§ Activity: Each line in the entries that has the word "pour" has to be copied.

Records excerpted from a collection
Start of Block

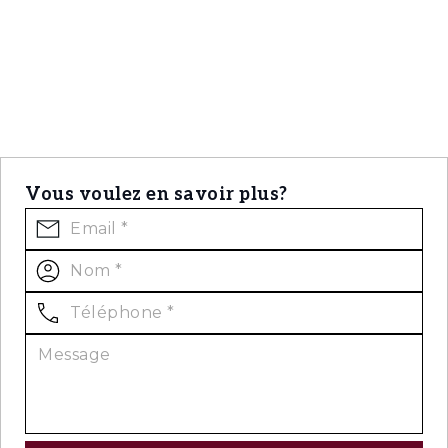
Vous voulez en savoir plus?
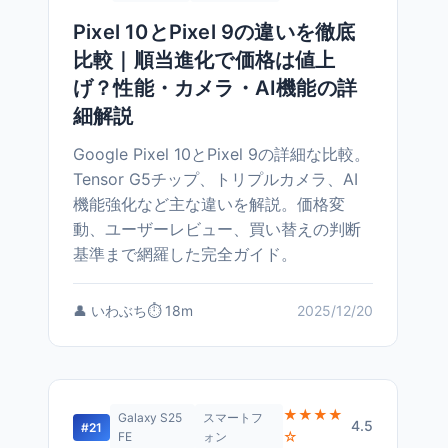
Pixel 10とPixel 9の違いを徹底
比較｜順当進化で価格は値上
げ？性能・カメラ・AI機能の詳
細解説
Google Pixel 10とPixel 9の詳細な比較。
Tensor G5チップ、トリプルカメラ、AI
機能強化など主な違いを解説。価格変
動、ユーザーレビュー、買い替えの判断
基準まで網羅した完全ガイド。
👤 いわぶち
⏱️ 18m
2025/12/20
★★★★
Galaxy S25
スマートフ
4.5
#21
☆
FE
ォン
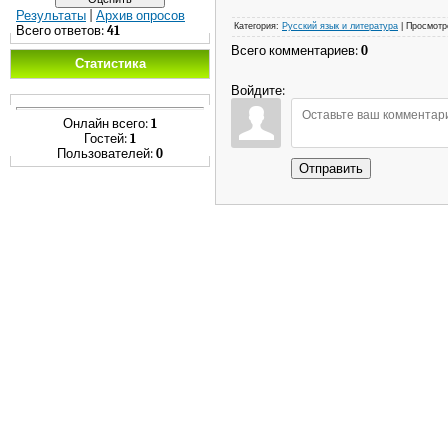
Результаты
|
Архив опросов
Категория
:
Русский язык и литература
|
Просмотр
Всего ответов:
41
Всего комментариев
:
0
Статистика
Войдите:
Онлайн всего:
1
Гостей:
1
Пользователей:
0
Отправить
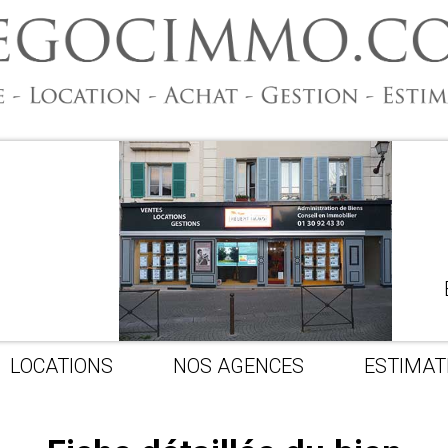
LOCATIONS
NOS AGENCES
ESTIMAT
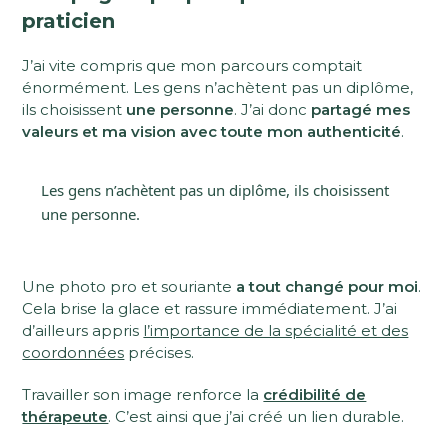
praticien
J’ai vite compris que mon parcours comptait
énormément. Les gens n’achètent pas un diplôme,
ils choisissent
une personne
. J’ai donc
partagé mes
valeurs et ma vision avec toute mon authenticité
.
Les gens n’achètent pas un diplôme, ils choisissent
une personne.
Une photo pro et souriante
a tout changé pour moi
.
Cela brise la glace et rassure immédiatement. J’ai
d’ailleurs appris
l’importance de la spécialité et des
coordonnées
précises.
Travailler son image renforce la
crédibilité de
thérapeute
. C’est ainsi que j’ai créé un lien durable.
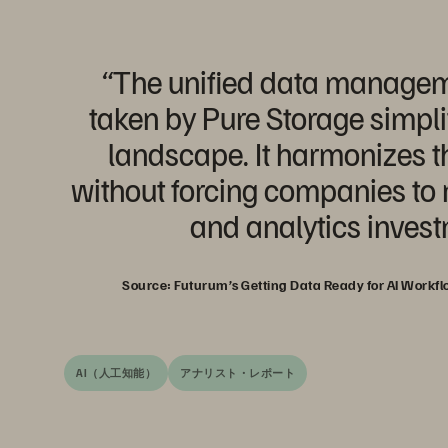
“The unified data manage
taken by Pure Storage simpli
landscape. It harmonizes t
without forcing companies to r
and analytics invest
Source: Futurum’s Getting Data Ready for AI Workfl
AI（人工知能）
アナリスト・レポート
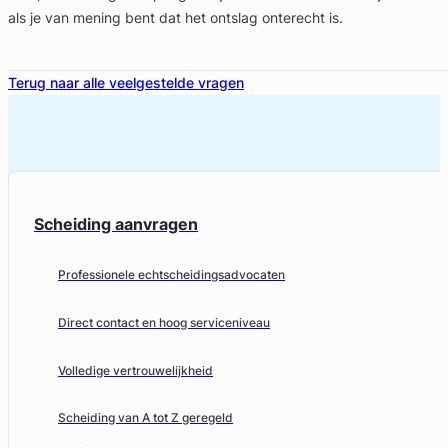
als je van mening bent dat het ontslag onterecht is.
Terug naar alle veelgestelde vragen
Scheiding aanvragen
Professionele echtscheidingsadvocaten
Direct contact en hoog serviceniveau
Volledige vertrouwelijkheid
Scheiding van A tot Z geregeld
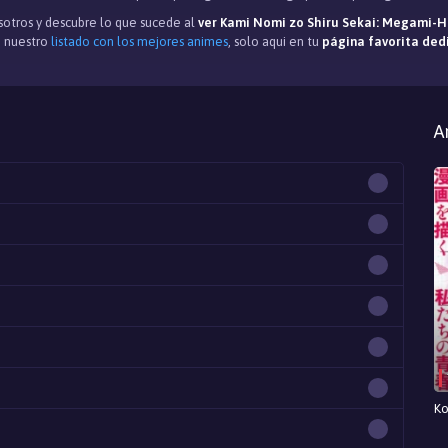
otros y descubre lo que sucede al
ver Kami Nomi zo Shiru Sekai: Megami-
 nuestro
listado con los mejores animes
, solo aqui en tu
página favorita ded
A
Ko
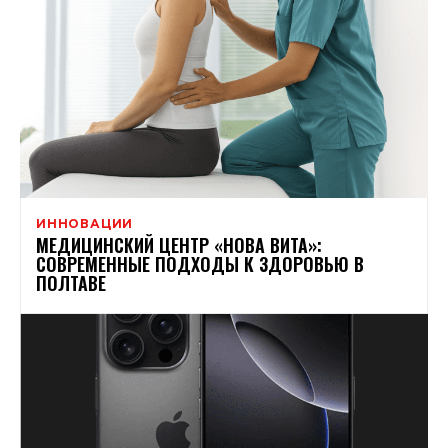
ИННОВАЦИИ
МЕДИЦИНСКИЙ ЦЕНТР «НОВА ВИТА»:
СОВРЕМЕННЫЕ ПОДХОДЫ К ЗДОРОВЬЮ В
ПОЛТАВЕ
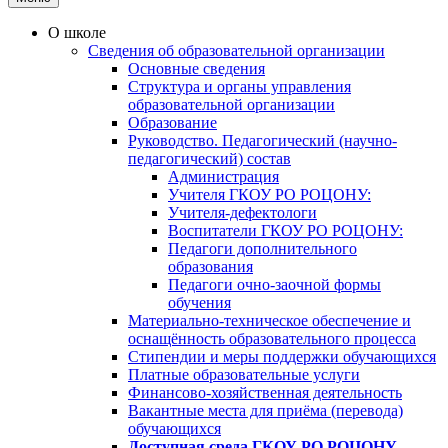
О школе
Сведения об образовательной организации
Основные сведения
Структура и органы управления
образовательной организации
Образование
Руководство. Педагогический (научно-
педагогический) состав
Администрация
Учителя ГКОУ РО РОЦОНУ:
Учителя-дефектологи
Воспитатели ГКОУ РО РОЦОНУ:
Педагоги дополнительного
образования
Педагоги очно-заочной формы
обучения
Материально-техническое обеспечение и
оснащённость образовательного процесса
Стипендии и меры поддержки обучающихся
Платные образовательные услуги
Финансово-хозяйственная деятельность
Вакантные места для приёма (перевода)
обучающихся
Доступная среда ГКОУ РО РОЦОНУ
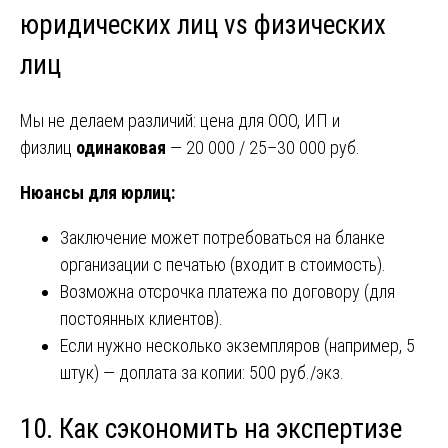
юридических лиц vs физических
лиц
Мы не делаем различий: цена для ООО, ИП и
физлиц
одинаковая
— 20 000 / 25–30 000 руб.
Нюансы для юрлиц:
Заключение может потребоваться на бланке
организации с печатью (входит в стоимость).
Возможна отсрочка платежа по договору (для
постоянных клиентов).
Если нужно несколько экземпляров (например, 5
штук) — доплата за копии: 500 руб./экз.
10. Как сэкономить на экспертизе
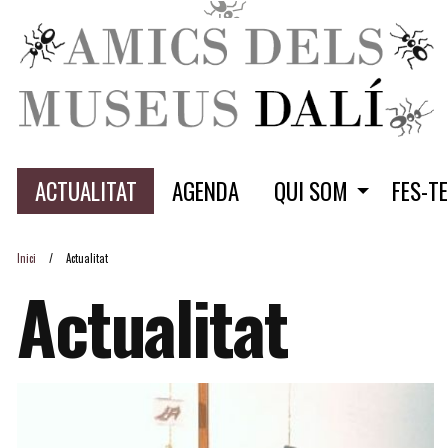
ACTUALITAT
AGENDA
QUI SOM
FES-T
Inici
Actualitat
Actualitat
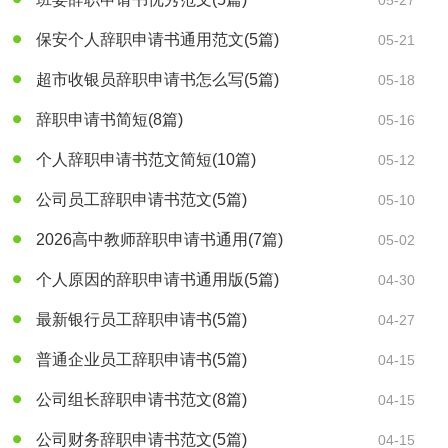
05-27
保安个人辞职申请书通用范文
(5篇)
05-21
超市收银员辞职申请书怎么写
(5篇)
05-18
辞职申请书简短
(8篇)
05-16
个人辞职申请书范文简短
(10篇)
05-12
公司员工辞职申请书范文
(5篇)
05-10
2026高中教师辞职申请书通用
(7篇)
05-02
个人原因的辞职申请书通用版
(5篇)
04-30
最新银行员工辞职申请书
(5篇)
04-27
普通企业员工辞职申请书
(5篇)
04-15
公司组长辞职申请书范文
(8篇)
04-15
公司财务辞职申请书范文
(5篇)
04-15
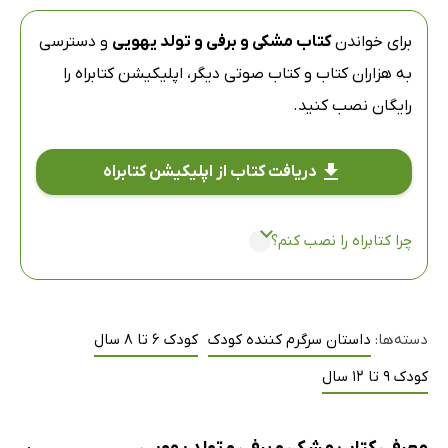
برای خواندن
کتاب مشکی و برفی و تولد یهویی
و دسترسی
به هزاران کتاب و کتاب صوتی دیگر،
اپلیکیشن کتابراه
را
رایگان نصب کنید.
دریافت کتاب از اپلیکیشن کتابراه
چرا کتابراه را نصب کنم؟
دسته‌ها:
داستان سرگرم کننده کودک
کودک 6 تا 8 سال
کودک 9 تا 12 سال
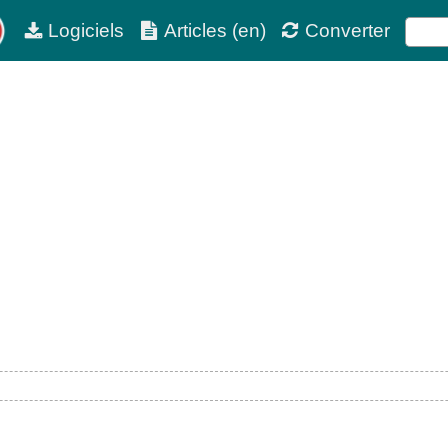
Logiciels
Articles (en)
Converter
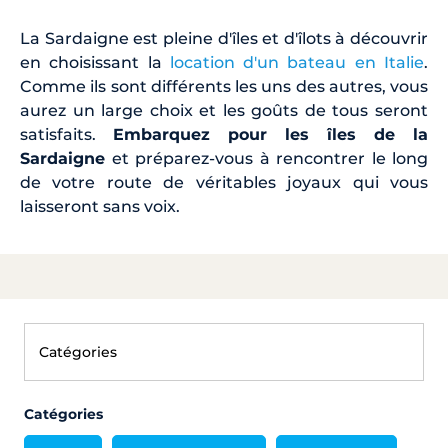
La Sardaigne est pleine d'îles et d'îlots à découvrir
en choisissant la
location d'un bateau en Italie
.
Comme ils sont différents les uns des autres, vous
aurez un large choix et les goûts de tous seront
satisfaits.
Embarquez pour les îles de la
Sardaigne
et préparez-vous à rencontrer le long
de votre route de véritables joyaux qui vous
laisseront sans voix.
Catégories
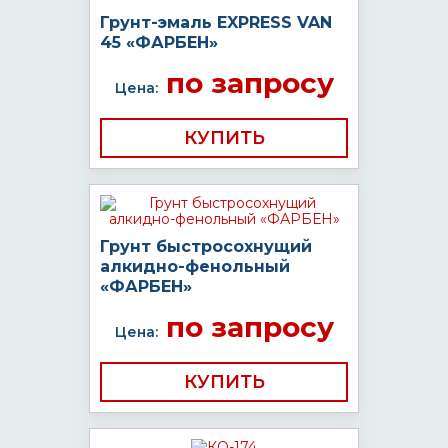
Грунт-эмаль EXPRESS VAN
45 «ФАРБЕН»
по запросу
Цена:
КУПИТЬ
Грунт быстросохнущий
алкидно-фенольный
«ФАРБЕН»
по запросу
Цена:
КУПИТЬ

End of Block

§ Answer to the exercise:
a tout changé pour moi
Embarquez pour les îles de la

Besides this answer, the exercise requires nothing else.